Tuesday, May 22, 2018

Learning Vocabulary through Reading by Joseph. R. Jenkins, Marcy L. Stain, and Katherine Wysocki

Article title : Learning Vocabulary through  Reading
Writer         : Joseph. R. Jenkins, Marcy L. Stain, and Katherine Wysocki
Journal/Newspaper : American Educational Research Journal (winter 1984), vol.21, no.4, Pp. 767-787
Date published : 1984         Number of words: 420
List no. : 298

This article examined the hypothesis that new vocabulary knowledge can be acquired through incidental learning of word meanings from context. It also examined the prior experience with the meaning of the unfamiliar words and reading ability. The method used in this research is case study which one hundred and twelve fifth grade students participated in this study. The 18 vocabulary words selected were designated as low frequency words for fifth grade students. Two days before the treatment, teachers gave their students familiarization training with all 18 words. Students were randomly assigned to different numbers of context presentations: 0, 2, 6, or 10 passages read over several days.
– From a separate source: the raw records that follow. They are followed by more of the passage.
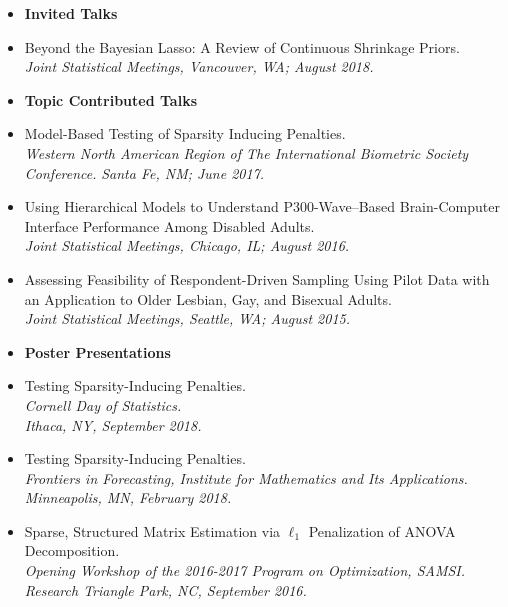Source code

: \documentclass[11pt]{article}
\newcommand{\tab}{\hspace*{2em}}
\begin{document}
\begin{itemize}
	\item[] \textbf{Invited Talks} \vspace{-2mm}
	\item[] Beyond the Bayesian Lasso: A Review of Continuous Shrinkage Priors. \\
	\tab \emph{Joint Statistical Meetings, Vancouver, WA; August 2018.} \vspace{-2mm}
	\item[] \textbf{Topic Contributed Talks} \vspace{-2mm}
	\item[] Model-Based Testing of Sparsity Inducing Penalties. \\
	\tab \emph{Western North American Region of The International Biometric Society Conference.}
	\tab \emph{Santa Fe, NM; June 2017.} \vspace{-2mm}
	\item[] Using Hierarchical Models to Understand P300-Wave--Based Brain-Computer Interface Performance Among Disabled Adults. \\
	\tab \emph{Joint Statistical Meetings, Chicago, IL; August 2016.} \vspace{-2mm}
	\item[] Assessing Feasibility of Respondent-Driven Sampling Using Pilot Data with an Application to Older Lesbian, Gay, and Bisexual Adults. \\
	\tab \emph{Joint Statistical Meetings, Seattle, WA; August 2015.} 
	\item[] \textbf{Poster Presentations}\vspace{-2mm}
	\item[] Testing Sparsity-Inducing Penalties. \\
	\tab \emph{Cornell Day of Statistics.}\\ 
	\tab \emph{Ithaca, NY, September 2018.} \vspace{-2mm}
	\item[] Testing Sparsity-Inducing Penalties. \\
	\tab \emph{Frontiers in Forecasting, Institute for Mathematics and Its Applications.}\\ 
	\tab \emph{Minneapolis, MN, February 2018.} \vspace{-2mm}
	\item[] Sparse, Structured Matrix Estimation via $\ell_1$ Penalization of ANOVA Decomposition. \\
	\tab \emph{Opening Workshop of the 2016-2017 Program on Optimization, SAMSI.}\\ 
	\tab \emph{Research Triangle Park, NC, September 2016.}
\end{itemize}
\end{document}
Four posttest measures were administered: three vocabulary tests and one reading comprehension test. The result of the study is that they acquired some word meanings from context even without explicit directions to consider the unfamiliar words. Increased context presentations resulted in greater word learning, and more than two context presentations were needed to affect vocabulary acquisition. The prior exposure may itself have effectively "taught" the words, or it may have had an attention effect. Turning to the reading comprehension results, students were better able to comprehend those parts of the stories involving key vocabulary when they had previously read the vocabulary in other passages, but the quantity of these prior experiences, at least within the 2-10 range, appeared not to matter much.
The authors put their selves as instructors and observers in this study. They studied the case and gave the instruction to students to examine the hypothesis and obtain the result.
I agree that learning words from context is very useful for increasing vocabulary and it only can be acquired through reading. As Nagy, Herman and Anderson (1985) argue that teachers should promote extensive reading because it can lead to greater vocabulary growth than one program of explicit instruction alone ever could. So, learning vocabulary through reading and guessing meaning from context gives so many benefits for students.
When I was trying to guess meaning from context and learn vocabulary through reading, it really works well to improve my vocabulary. I get used to not looking for the meaning of the new words in dictionary by trying to look into the context.